To do. Write out every line of the data below word for word, keeping the same line breaks.
---------- Entries shown ----------
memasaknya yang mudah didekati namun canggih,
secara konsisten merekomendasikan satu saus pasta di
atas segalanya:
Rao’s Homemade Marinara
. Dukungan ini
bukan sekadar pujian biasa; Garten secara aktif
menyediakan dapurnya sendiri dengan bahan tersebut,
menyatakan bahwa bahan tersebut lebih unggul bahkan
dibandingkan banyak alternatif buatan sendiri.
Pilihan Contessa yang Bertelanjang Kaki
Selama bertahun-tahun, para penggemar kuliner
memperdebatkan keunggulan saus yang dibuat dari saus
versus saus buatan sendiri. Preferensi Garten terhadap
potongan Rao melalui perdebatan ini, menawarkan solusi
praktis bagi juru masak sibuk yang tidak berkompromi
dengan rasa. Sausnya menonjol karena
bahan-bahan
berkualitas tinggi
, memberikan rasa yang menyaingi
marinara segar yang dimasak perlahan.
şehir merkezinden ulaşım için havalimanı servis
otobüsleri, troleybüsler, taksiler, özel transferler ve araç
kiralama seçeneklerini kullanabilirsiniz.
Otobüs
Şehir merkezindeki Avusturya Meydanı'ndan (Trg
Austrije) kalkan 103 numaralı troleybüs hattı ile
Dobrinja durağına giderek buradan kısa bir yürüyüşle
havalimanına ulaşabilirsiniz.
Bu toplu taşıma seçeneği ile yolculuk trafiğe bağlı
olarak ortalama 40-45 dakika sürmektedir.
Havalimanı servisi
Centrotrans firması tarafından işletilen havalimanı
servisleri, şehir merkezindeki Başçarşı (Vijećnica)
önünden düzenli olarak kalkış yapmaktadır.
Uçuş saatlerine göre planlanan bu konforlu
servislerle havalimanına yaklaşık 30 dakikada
----------
Written response.
memasaknya yang mudah didekati namun canggih,
secara konsisten merekomendasikan satu saus pasta di
atas segalanya:
Rao’s Homemade Marinara
. Dukungan ini
bukan sekadar pujian biasa; Garten secara aktif
menyediakan dapurnya sendiri dengan bahan tersebut,
menyatakan bahwa bahan tersebut lebih unggul bahkan
dibandingkan banyak alternatif buatan sendiri.
Pilihan Contessa yang Bertelanjang Kaki
Selama bertahun-tahun, para penggemar kuliner
memperdebatkan keunggulan saus yang dibuat dari saus
versus saus buatan sendiri. Preferensi Garten terhadap
potongan Rao melalui perdebatan ini, menawarkan solusi
praktis bagi juru masak sibuk yang tidak berkompromi
dengan rasa. Sausnya menonjol karena
bahan-bahan
berkualitas tinggi
, memberikan rasa yang menyaingi
marinara segar yang dimasak perlahan.
şehir merkezinden ulaşım için havalimanı servis
otobüsleri, troleybüsler, taksiler, özel transferler ve araç
kiralama seçeneklerini kullanabilirsiniz.
Otobüs
Şehir merkezindeki Avusturya Meydanı'ndan (Trg
Austrije) kalkan 103 numaralı troleybüs hattı ile
Dobrinja durağına giderek buradan kısa bir yürüyüşle
havalimanına ulaşabilirsiniz.
Bu toplu taşıma seçeneği ile yolculuk trafiğe bağlı
olarak ortalama 40-45 dakika sürmektedir.
Havalimanı servisi
Centrotrans firması tarafından işletilen havalimanı
servisleri, şehir merkezindeki Başçarşı (Vijećnica)
önünden düzenli olarak kalkış yapmaktadır.
Uçuş saatlerine göre planlanan bu konforlu
servislerle havalimanına yaklaşık 30 dakikada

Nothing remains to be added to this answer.